Effect of AlOH supplementation in CKD cats on serum Al compared to cats not reported to receive AlOH therapeutically. (A) Comparison of cats with CKD receiving AlOH therapeutically versus patients presenting for wellness and pre-dental assessment analyzed by student’s t-test (one-tailed, F = 2.120 (p = 0.1478), t = 2.036 (p = 0.0251)). (B) Comparison of cats with CDK receiving AlOH therapeutically versus all cats not reported to be receiving AlOH analyzed by unequal variances t-test (Welch’s test) (one-tailed, F = 4.329 (p < 0.0001), t = 3.061 (p = 0.0034))

Fig. 5.

Fig. 5

Comparison of parametric (one-way ANOVA) and non-parametric (Kruskal-Wallis) tests for differences of means across all study sub-groups after ROUT analysis and exclusion of outliers

Fig. 6.

Fig. 6

Comparison of parametric (one-way ANOVA) and non-parametric (Kruskal-Wallis) tests for differences of means across all study sub-groups including identified outliers

A reference interval for serum Al concentrations was established using a modification of the methods described in the American Society for Veterinary Clinical Pathology position statement for the determination of reference intervals in veterinary species [17]. Based on the data from all cats not reported to receive AlOH included in the study, the reference range for the middle 90% of the population is < 86 ng/mL. The middle 90% of the wellness and pre-dental group had serum Al concentrations < 132 ng/mL whereas the CKD with AlOH group had Al concentrations < 176 ng/mL. Due to the subgroup sample sizes of less than 20 individuals per group, specific reference ranges for these subpopulations could not be established.

Case progression

A 16-year-old 4 kg spayed female domestic shorthair cat with a five-year history of IRIS stage 2 CKD presented with a seven-month history of mild hindlimb weakness and intermittent right forelimb myoclonus.
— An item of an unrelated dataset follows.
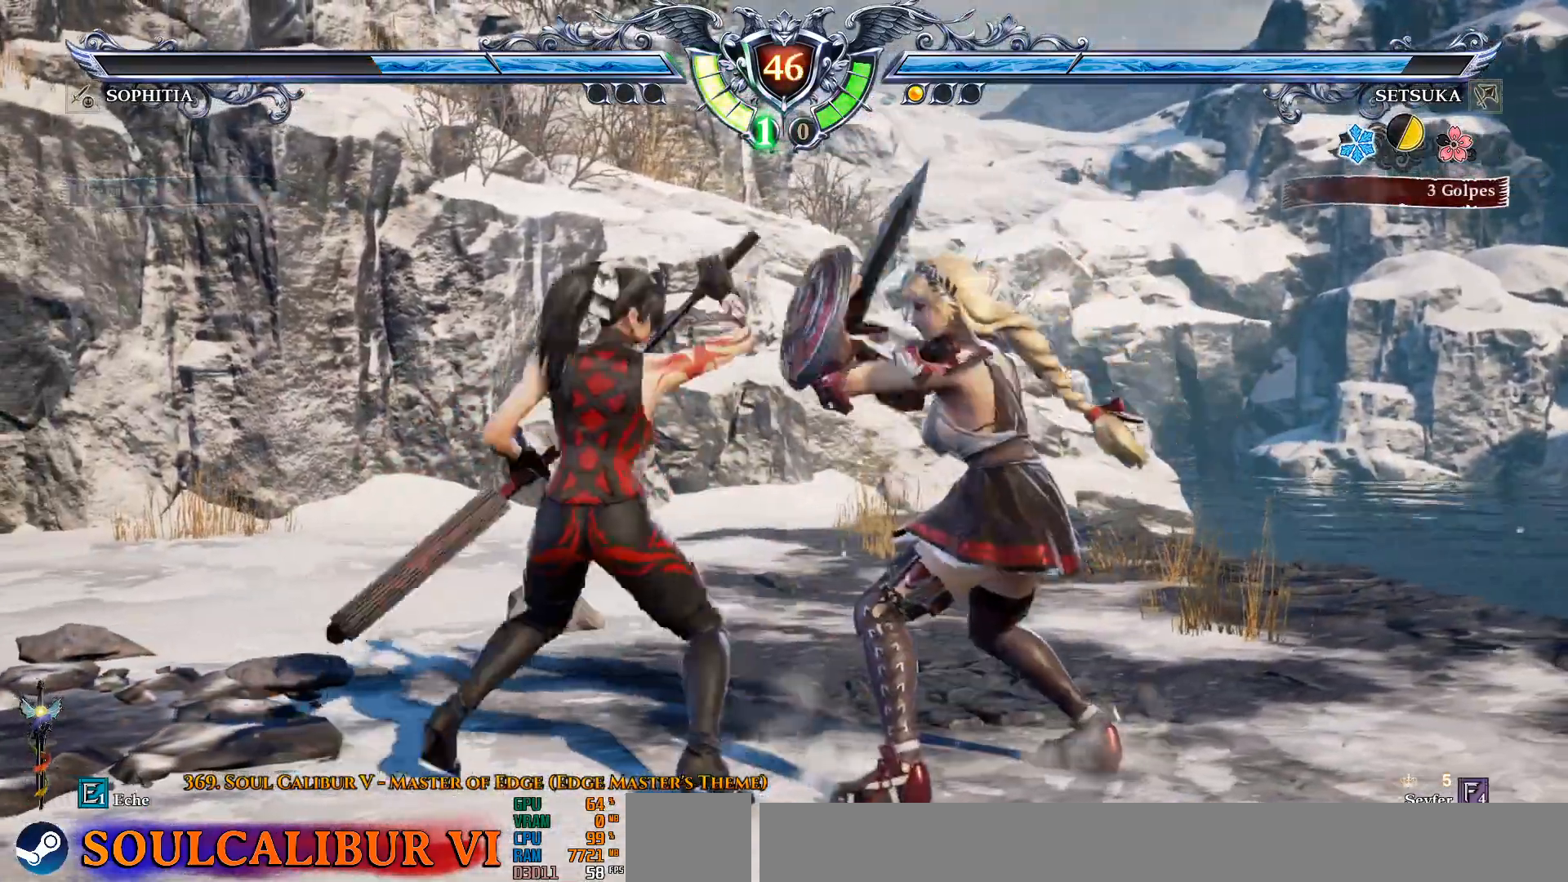
Gameplay with a controller (PlayStation layout); each line is a JSON object with the inputs held at the frame after it (dt_ms = milliseconds from this image to that frame). "events" lists button and stick changes between this image and that frame as [ms after this image, input, new state], when the widget could be followed in between.
{"dt_ms": 1000, "buttons": ["DPAD_RIGHT"], "left_stick": "center", "right_stick": "center"}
Serum biochemistry assessment did not indicate uremic encephalopathy and suggested stable CKD with SUN 49 mg/dL (16–37), creatinine 2 mg/dL (0.9–2.3), symmetric dimethylarginine (SDMA) 11 µg/dL (0–14) and phosphate 5.3 mg/dL (2.9–6.3) mostly within reference intervals. The patient had been managed on maropitant citrate (6 mg PO SID), mirtazapine (0.47 mg PO q24h), prednisolone (5 mg PO EOD), gabapentin (12.5 mg PO q12h), cobalequin (1 chewable), chlorambucil (2 mg q7d) and Phos-Bind (AlOH) (500 mg PO q12h). Chlorambucil was discontinued to rule out the tremor as an adverse effect of this pharmaceutical with no resolution of clinical signs. Serum Al was reported as 376 ng/mL. The patient was switched to Epakitin (Vetoquinol, Fort Worth, TX, 76137, USA), an Al-free phosphate binder formula, and the AlOH supplementation was discontinued. At follow-up, there was a complete resolution of the right forelimb myoclonus. Serum Al at 5-month follow-up after discontinuation of AlOH therapy was 71 ng/mL and the owner reported a complete resolution of the neurologic signs.

Discussion

Evaluation of Al toxicosis with CKD presents unique challenges for veterinarians and diagnosticians due to the limited availability of published case reports and lack of available reference data and toxic thresholds, especially for cats. Based on the presented serum Al concentrations, cats can experience elevated circulating Al which can increase the risk of developing clinical toxicosis. Eighteen cats with CKD receiving AlOH had mean serum Al of 69 ng/mL [95% CI: 42–97 ng/mL]. These Al concentrations were significantly higher than those in cats without azotemia who did not receive Al-containing phosphate binders. Three animals were statistically identified as outliers with serum Al reported as 334, 376, and 2159 ng/mL. The cats with Al reported as 334 and 2159 ng/mL presented to the diagnostic endocrinology service for new onset of hypercalcemia and additional history and follow up information were not available for these two patients. The serum Al in the presented feline patient was 376 ng/mL following chronic exposure to AlOH as an intestinal phosphate binder therapy for CKD management. When cases, such as the one presented herein, are submitted to the toxicology laboratory for evaluation of suspected Al toxicosis, the toxicologist is tasked with interpreting values for which little to no reference data is available. Toxicologists are left to extrapolate data from humans, rabbits, rodents, or dogs to make a determination of the significance of the result with the referring veterinarian.

Toxicity studies in healthy young beagle dogs did not find significant toxicosis with dietary Al of 30 mg/g diet for 26 weeks [2]. However, the proportion of free Al versus protein-bound Al increases with increased renal dysfunction associated with age and renal pathology. Therefore, it is inappropriate to assess the potential for Al to cause intoxication in CKD patients with feeding trials in otherwise healthy individuals [9, 18]. Additionally, the lack of finding significant toxicosis in this study suggests aluminum is not of toxicologic significance in veterinary species when aluminum toxicosis has been documented in dogs. A swift resolution of neurologic signs and return to normal serum Al was reported in an otherwise healthy, young dog following removal of an Al razor blade foreign body [14]. Serum Al was observed to decrease over time from the initial 140 ng/mL and 250 ng/mL on the second- and third post-operative days to 85 ng/mL and 13 ng/mL at two- and twelve-week follow-up [14]. Serum Al may have returned to baseline prior to final follow-up, however data between the two- and twelve-week assessments was not available in this study. Additionally, this dog was not reported to have a history of renal disease or renal injury secondary to the foreign body, therefore the elimination kinetics for this case are difficult to extrapolate to patients with elevated serum Al and renal function impairment.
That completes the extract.